[Items from a data source]
- - - -
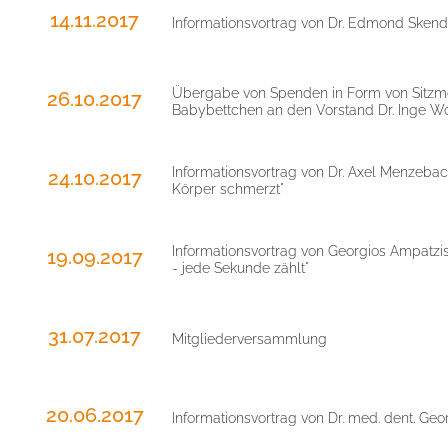
14.11.2017
Informationsvortrag von Dr. Edmond Skend
Übergabe von Spenden in Form von Sitzmö
26.10.2017
Babybettchen an den Vorstand Dr. Inge Wo
Informationsvortrag von Dr. Axel Menzeb
24.10.2017
Körper schmerzt"
Informationsvortrag von Georgios Ampatzi
19.09.2017
- jede Sekunde zählt"
31.07.2017
Mitgliederversammlung
20.06.2017
Informationsvortrag von Dr. med. dent. G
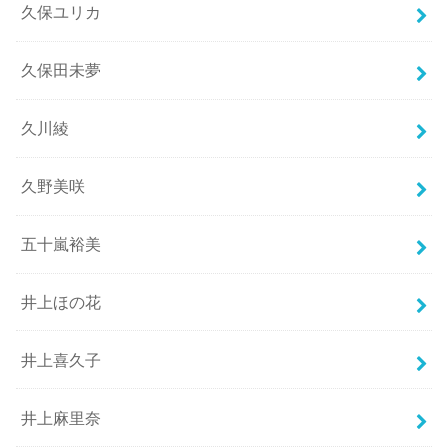
久保ユリカ
久保田未夢
久川綾
久野美咲
五十嵐裕美
井上ほの花
井上喜久子
井上麻里奈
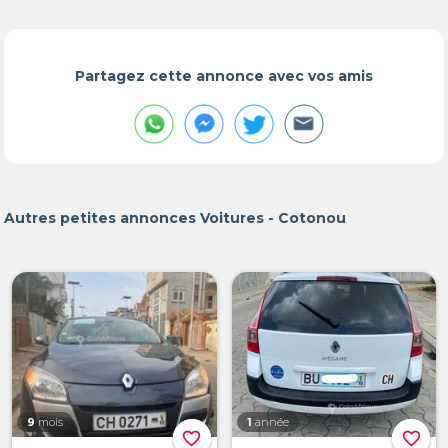
Partagez cette annonce avec vos amis
Autres petites annonces Voitures - Cotonou
9
mois
1
année
favorite_border
favorite_border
- - - -
Task statement: Transcribe exactly the span of lines from the line holding "Informationsvortrag von Dr. Axel Menzeb" through the last line above, both included. Pictures stay out.

Answer section:
Informationsvortrag von Dr. Axel Menzeb
24.10.2017
Körper schmerzt"
Informationsvortrag von Georgios Ampatzi
19.09.2017
- jede Sekunde zählt"
31.07.2017
Mitgliederversammlung
20.06.2017
Informationsvortrag von Dr. med. dent. G
久保ユリカ
久保田未夢
久川綾
久野美咲
五十嵐裕美
井上ほの花
井上喜久子
井上麻里奈
Partagez cette annonce avec vos amis
Autres petites annonces Voitures - Cotonou
9
mois
1
année
favorite_border
favorite_border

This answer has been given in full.